Song Yin-hong, Zhang Chang-jü
Department of Immunology, Medical College of Three Gorges University, Yichang, Hubei 443002, China.
Zhonghua Bing Li Xue Za Zhi. 2007 Sep;36(9):614-8.
To investigate the correlation between methylation status and gene expression of APC (adenomatous polyposis coli) gene in HeLa, CaSki and SiHa cell lines of cervical carcinoma, and explore the effect of hydralazine on the transcription regulation of the 5'CpG island demethylation of APC gene and the proliferation and apoptosis of the cell lines.
Methylation status and the expression of APC gene were analyzed using methylated specific PCR, RT-PCR and FQ-PCR methods. The expression of beta-catenin protein which correlates closely with APC was detected by SP method after treatment with Hydralazine. MTT and FCM assays were used to observe the changes of proliferation activity and apoptosis of the cells after Hydralazine treatment.

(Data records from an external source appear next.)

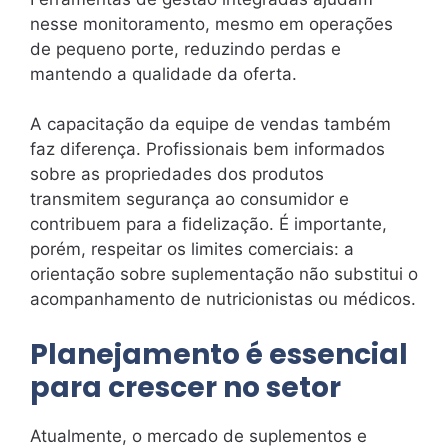
nesse monitoramento, mesmo em operações
de pequeno porte, reduzindo perdas e
mantendo a qualidade da oferta.
A capacitação da equipe de vendas também
faz diferença. Profissionais bem informados
sobre as propriedades dos produtos
transmitem segurança ao consumidor e
contribuem para a fidelização. É importante,
porém, respeitar os limites comerciais: a
orientação sobre suplementação não substitui o
acompanhamento de nutricionistas ou médicos.
Planejamento é essencial
para crescer no setor
Atualmente, o mercado de suplementos e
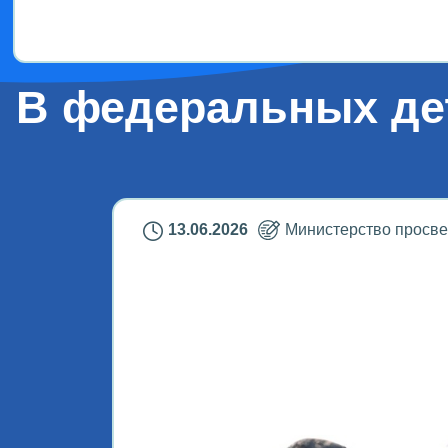
В федеральных дет
13.06.2026
Министерство просв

(1) APC gene was methylated or hemimethylated respectively in HeLa and CaSki cell lines, at the same time, APC gene was not methylated in SiHa cell. (2) After having been treated by 40 micromol/L Hydralazine for 72 hours, growth inhibitory ratios of HeLa, CaSki and SiHa cell lines were (52.12 +/- 3.78)%, (44.31 +/- 2.59)% and (47.73 +/- 4.73)% respectively, on the contrary, normal cell HECV's growth inhibitory ratio was only (27.18 +/- 0.79)%. APC gene in HeLa and CaSki cell lines which were treated by 40 micromol/L Hydralazine for 72 hours was demethylated and expressed positively, the expression of APC mRNA in HeLa, CaSki and SiHa cell lines increased to 10.35, 11.40 and 0.73 times respectively. (3) Hydralazine, when used at the concentration of 40 micromol/L for 72 hours, induced S phase and G2/M phase arrest and apoptosis in HeLa and CaSki cells. beta-catenin protein can be expressed in cell membrane after treatment with Hydralazine.
APC gene methylation plays an important role in the carcinogenesis of cervical cells and can re-express after the treatment with Hydralazine which also could inhibit the growth of the cervical cancer cells.
研究宫颈癌HeLa、CaSki和SiHa细胞系中APC(腺瘤性结肠息肉病)基因甲基化状态与基因表达的相关性,探讨肼屈嗪对APC基因5'CpG岛去甲基化转录调控及细胞系增殖和凋亡的影响。
采用甲基化特异性PCR、RT-PCR和FQ-PCR方法分析APC基因的甲基化状态和表达。用肼屈嗪处理后,通过SP法检测与APC密切相关的β-连环蛋白的表达。采用MTT和FCM法观察肼屈嗪处理后细胞增殖活性和凋亡的变化。
(1)HeLa和CaSki细胞系中APC基因分别发生甲基化或半甲基化,而SiHa细胞中APC基因未甲基化。(2)用40μmol/L肼屈嗪处理72小时后,HeLa、CaSki和SiHa细胞系的生长抑制率分别为(52.12±3.78)%、(44.31±2.59)%和(47.73±4.73)%,而正常细胞HECV的生长抑制率仅为(27.18±0.79)%。用40μmol/L肼屈嗪处理72小时的HeLa和CaSki细胞系中APC基因去甲基化并呈阳性表达,HeLa、CaSki和SiHa细胞系中APC mRNA表达分别增加到10.35、11.40和0.73倍。(3)40μmol/L肼屈嗪处理72小时可诱导HeLa和CaSki细胞发生S期和G2/M期阻滞及凋亡。用肼屈嗪处理后,β-连环蛋白可在细胞膜表达。
APC基因甲基化在宫颈细胞癌变中起重要作用,经肼屈嗪处理后可重新表达,且肼屈嗪能抑制宫颈癌细胞生长。